Problem a: Reproduce the part of the passage on measurement that opens with the words containing "The question of" and closes with "measures measure measures.".

═══ Passage given ═══

Synthetically put, and in what I would like to call here prospectively a cosmo-financial perspective, the token-based economies to come will express both new modes of abstraction (that is, how we engage in value production and actively envisage futurity) and new modes of attachment (that is the set of historical and site-specific enabling constraints expressing collective matters of concern).

The question of measurement is obviously a very delicate one because measurements happen to be highly performative, that is: they tend to modify the very thing they were meant to harvest at a distance. To paraphrase Donna Haraway’s provocative and staying-with-the-trouble insight: it matters what worlds world worlds; and it matters what measures measure measures.

“Measurements, including practices such as zooming in or examining something with a probe, don’t just happen (in the abstract) they require specific measurement apparatuses. Measurements are agential practices, which are not simply revelatory but performative: they help constitute and are a constitutive part of what is being measured. In other words, measurements are intra-actions (not interactions): the agencies of observation are inseparable from that which is observed. Measurements are world-making: matter and meaning do not preexist, but rather are co-constituted via measurement intra-actions.” (Karen Barad, The measure of Nothingness)

We all know that in the monstrous managerial audit culture neoliberalism has ended up generating, as soon as you try to measure people’s performances, they will switch to optimising for whatever you’re measuring, rather than putting their best efforts into actually doing good work. Tim Harford reminds us that this well-known phenomenon has been given at least three different names:

  • Goodhart’s Law: “When a measure becomes a target, it ceases to be a good measure.”

═══

Problem b: Rewrite the taxonomy records from their first line through the line containing "family: Oniscidae", putting "division" in place of every "phylum" and leaving all else unchanged. Give only those lines.

═══ Record set ═══

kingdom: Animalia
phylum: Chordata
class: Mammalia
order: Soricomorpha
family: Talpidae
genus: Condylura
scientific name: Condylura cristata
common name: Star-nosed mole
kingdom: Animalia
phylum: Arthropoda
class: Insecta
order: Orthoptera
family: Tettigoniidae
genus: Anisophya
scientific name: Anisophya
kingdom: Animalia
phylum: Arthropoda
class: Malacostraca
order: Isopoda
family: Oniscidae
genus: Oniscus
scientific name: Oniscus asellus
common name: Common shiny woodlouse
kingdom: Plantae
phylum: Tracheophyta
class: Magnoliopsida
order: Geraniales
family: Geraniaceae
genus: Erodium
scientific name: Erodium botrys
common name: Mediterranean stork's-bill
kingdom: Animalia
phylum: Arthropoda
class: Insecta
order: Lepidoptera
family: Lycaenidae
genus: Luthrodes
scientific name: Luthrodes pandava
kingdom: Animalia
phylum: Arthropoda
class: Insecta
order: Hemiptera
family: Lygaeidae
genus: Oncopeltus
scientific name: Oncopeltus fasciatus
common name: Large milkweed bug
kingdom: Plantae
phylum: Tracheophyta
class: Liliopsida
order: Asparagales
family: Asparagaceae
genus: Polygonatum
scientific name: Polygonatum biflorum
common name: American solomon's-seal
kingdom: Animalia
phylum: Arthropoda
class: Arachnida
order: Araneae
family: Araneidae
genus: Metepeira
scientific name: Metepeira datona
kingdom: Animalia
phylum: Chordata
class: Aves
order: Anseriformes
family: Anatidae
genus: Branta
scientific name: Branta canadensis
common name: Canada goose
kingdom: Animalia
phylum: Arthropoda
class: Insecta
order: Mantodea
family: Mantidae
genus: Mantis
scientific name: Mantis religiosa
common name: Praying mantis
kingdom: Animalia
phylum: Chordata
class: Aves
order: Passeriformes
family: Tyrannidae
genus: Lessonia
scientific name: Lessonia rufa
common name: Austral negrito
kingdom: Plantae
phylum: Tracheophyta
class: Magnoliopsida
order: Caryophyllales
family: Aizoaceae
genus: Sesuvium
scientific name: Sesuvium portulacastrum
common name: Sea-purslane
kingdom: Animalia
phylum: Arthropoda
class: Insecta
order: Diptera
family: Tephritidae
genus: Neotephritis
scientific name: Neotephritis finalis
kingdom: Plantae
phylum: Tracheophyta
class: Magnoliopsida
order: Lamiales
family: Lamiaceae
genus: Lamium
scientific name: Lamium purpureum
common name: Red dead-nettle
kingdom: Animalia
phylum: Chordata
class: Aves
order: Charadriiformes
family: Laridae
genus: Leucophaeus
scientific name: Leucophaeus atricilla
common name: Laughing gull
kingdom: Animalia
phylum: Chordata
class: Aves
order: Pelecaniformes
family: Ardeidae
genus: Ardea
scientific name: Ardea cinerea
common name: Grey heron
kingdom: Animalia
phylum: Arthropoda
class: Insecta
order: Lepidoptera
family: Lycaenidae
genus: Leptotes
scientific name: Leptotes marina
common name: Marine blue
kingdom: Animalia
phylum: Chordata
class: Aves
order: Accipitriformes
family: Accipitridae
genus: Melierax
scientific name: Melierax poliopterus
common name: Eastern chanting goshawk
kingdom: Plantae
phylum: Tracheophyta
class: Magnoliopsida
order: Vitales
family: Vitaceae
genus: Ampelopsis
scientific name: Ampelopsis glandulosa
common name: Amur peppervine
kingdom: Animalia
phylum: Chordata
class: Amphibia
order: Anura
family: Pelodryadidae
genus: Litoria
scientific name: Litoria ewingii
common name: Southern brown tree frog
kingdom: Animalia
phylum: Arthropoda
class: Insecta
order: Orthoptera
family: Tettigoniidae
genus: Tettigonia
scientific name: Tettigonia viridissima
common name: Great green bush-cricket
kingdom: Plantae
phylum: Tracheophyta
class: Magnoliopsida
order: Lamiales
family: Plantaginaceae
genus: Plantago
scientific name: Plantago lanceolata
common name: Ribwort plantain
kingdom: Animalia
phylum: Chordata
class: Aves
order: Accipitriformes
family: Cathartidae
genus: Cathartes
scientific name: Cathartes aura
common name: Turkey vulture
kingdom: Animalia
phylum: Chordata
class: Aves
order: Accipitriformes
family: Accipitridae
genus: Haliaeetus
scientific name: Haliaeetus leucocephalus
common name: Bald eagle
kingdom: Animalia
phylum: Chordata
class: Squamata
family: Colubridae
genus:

═══

Reply a:
The question of measurement is obviously a very delicate one because measurements happen to be highly performative, that is: they tend to modify the very thing they were meant to harvest at a distance. To paraphrase Donna Haraway’s provocative and staying-with-the-trouble insight: it matters what worlds world worlds; and it matters what measures measure measures.

Reply b:
kingdom: Animalia
division: Chordata
class: Mammalia
order: Soricomorpha
family: Talpidae
genus: Condylura
scientific name: Condylura cristata
common name: Star-nosed mole
kingdom: Animalia
division: Arthropoda
class: Insecta
order: Orthoptera
family: Tettigoniidae
genus: Anisophya
scientific name: Anisophya
kingdom: Animalia
division: Arthropoda
class: Malacostraca
order: Isopoda
family: Oniscidae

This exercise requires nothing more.